PROVIDED RECORDS:
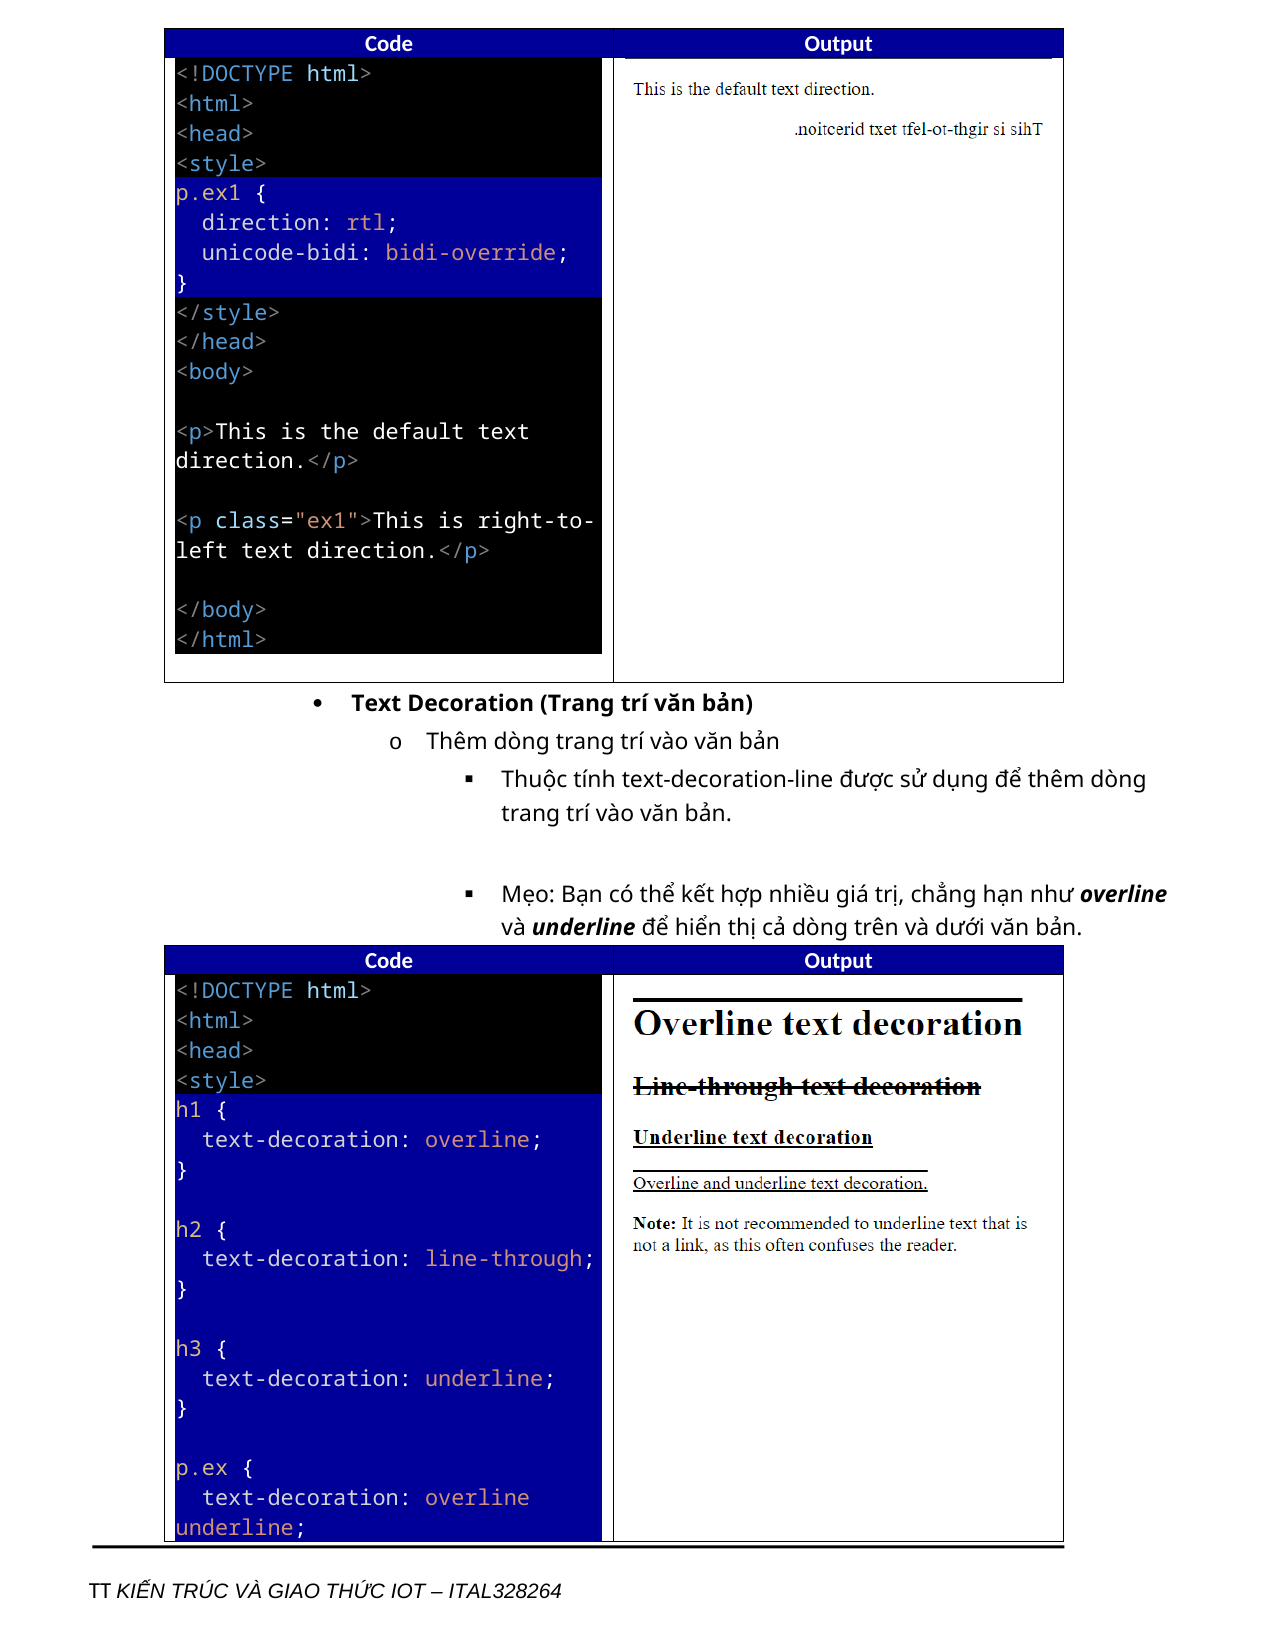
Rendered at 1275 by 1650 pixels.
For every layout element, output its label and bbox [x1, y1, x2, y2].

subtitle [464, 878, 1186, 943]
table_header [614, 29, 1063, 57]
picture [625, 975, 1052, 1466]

==

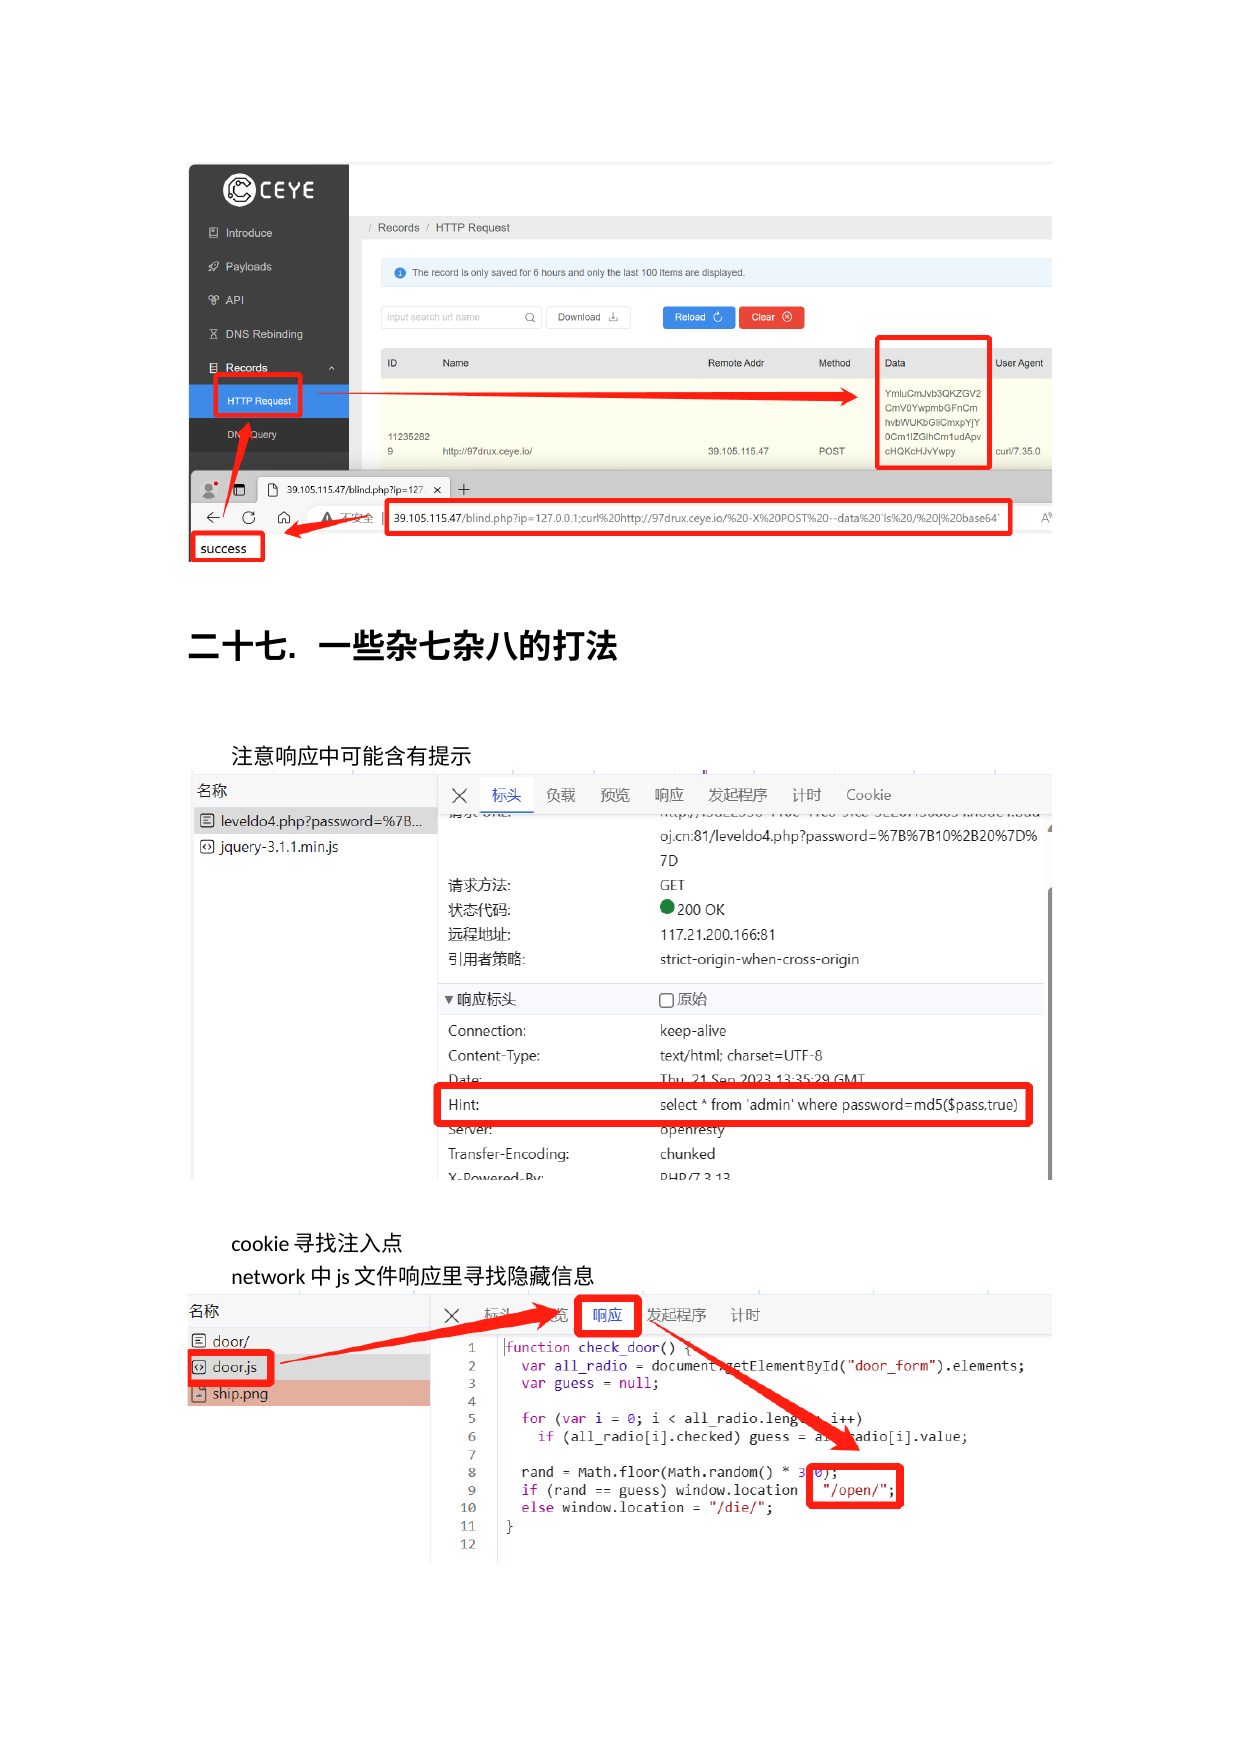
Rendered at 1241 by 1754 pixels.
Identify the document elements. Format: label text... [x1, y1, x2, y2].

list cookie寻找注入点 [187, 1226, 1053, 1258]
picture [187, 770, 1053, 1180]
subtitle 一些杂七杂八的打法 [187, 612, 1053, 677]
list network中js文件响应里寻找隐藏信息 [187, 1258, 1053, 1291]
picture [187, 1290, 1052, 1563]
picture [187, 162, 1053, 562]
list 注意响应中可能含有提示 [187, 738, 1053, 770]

...

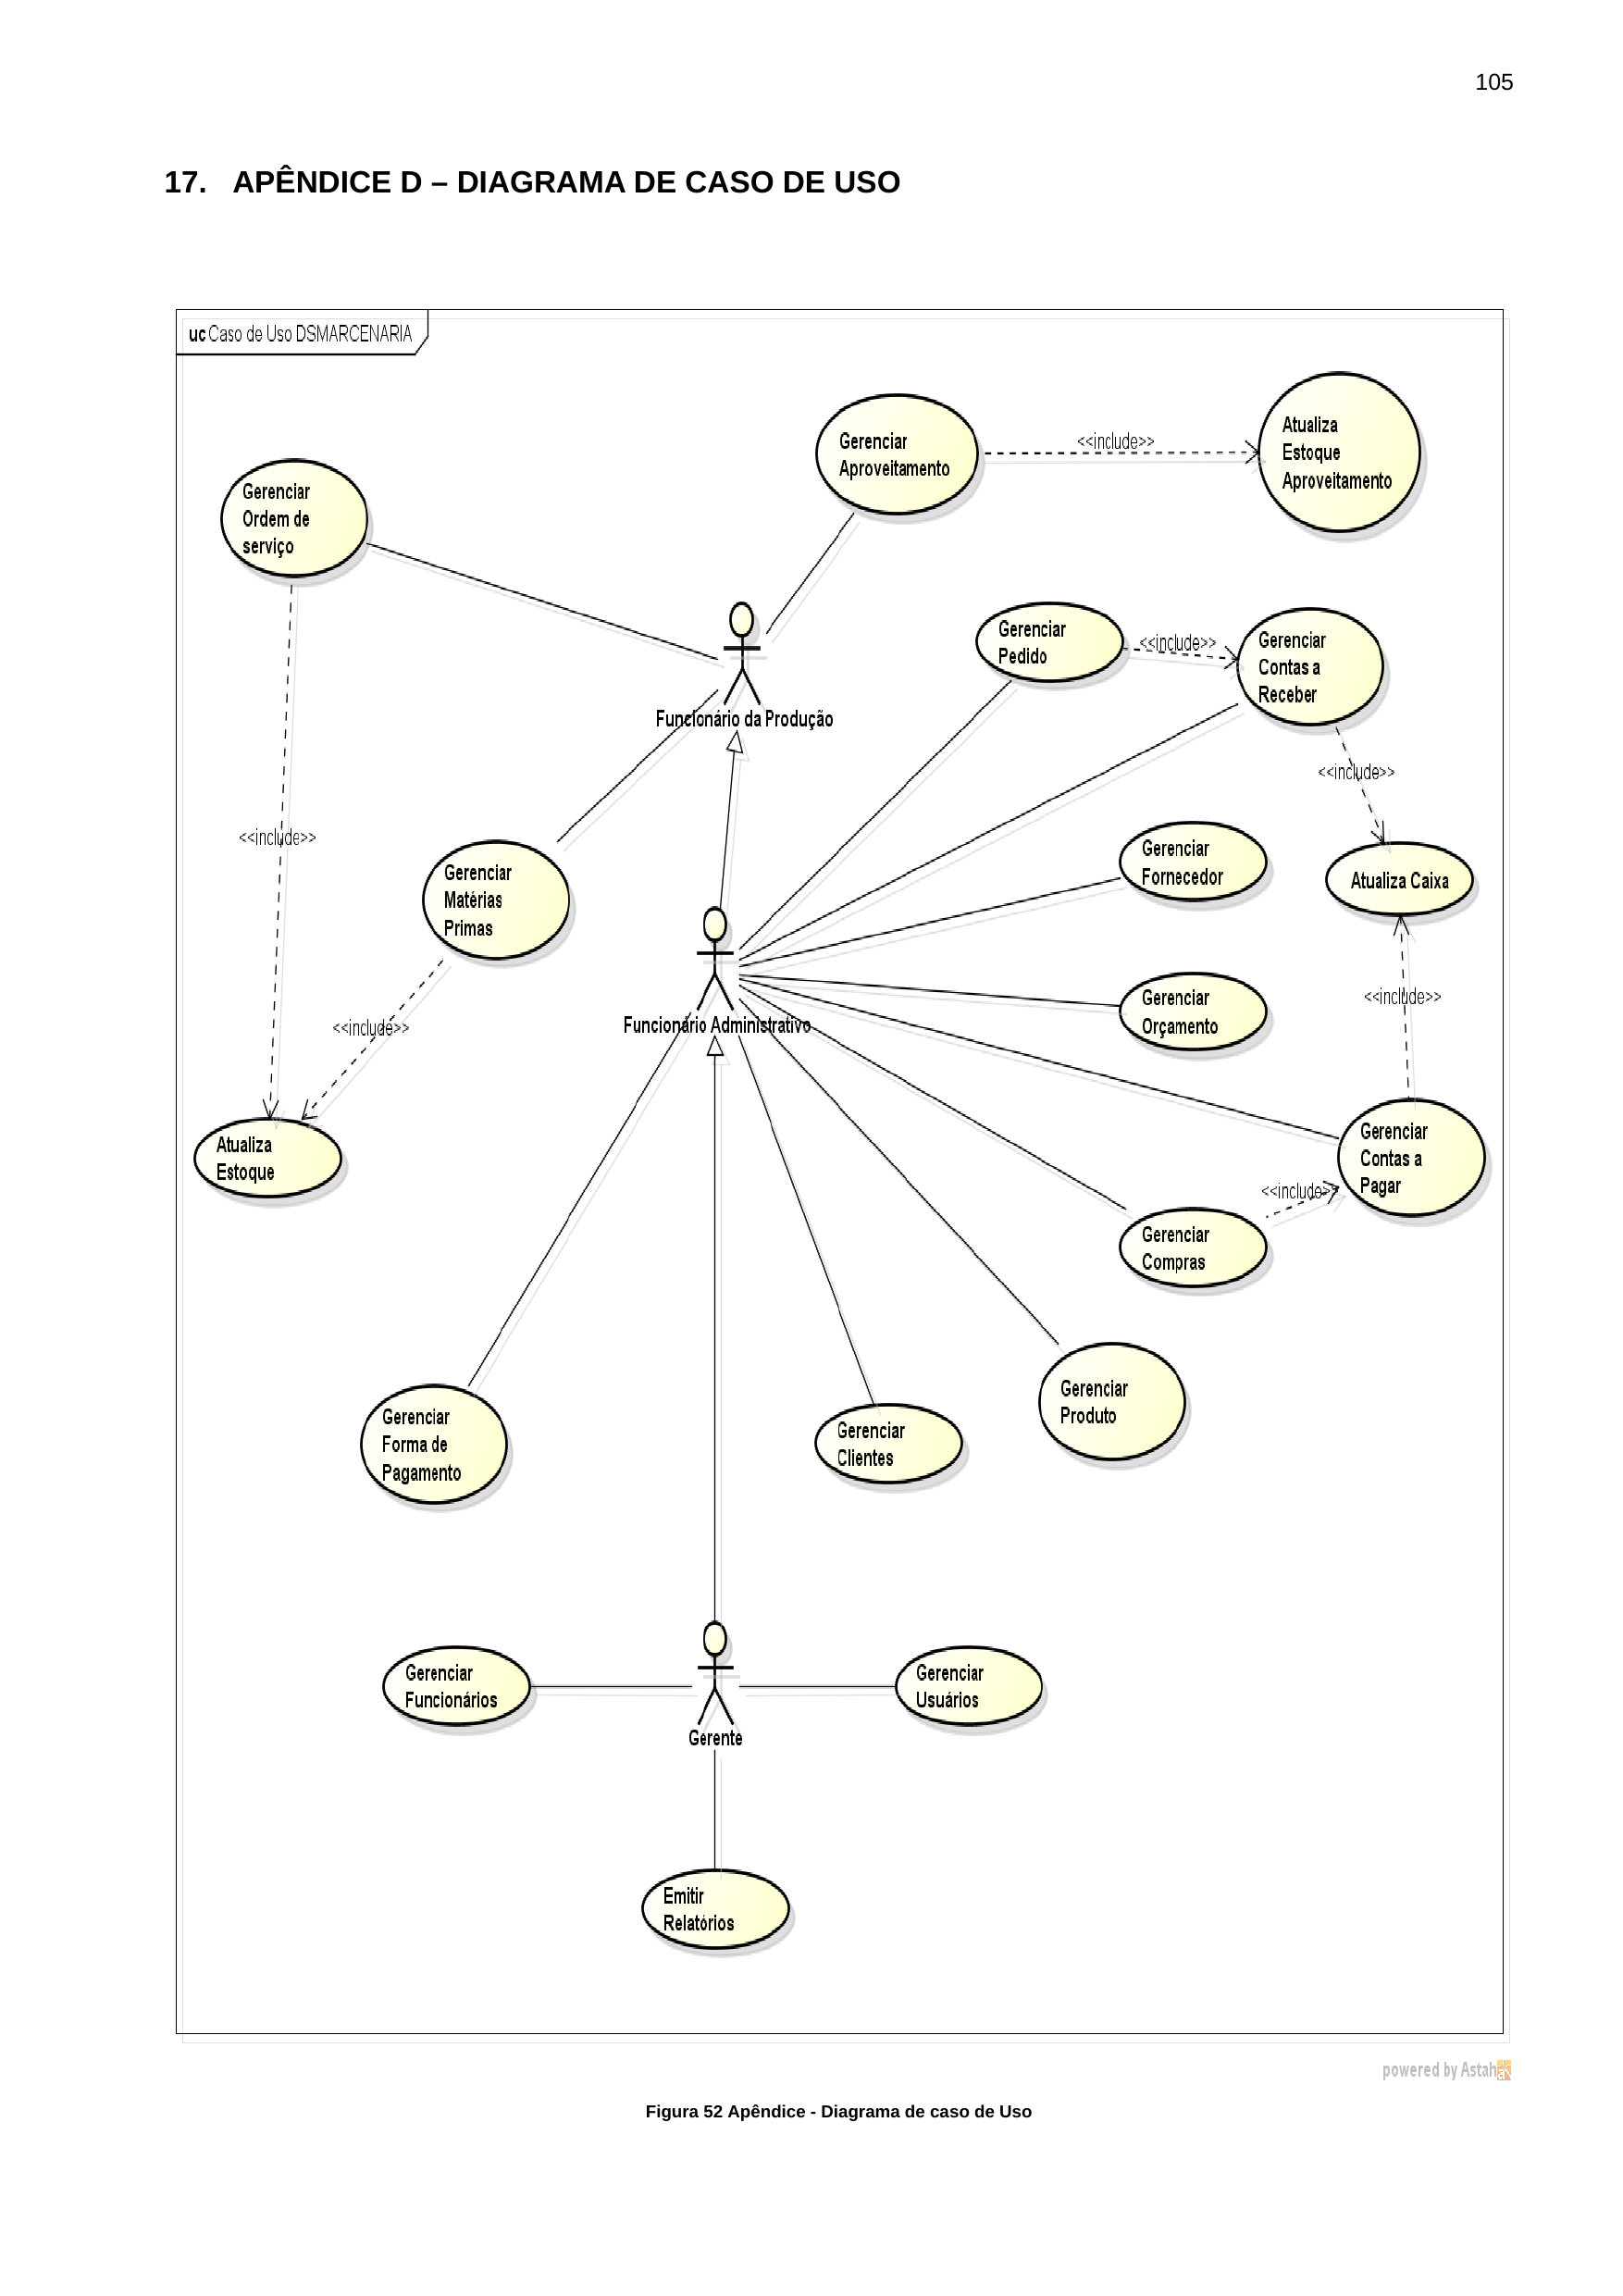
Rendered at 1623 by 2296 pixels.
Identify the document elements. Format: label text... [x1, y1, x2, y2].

INSTRUCTIONS TO FOLLOW: In the records above, find every line with the word "Rendered" and copy it.

SOLUTION:
Rendered at 1275 by 1650 pixels.
Rendered at 1241 by 1754 pixels.
Rendered at 1623 by 2296 pixels.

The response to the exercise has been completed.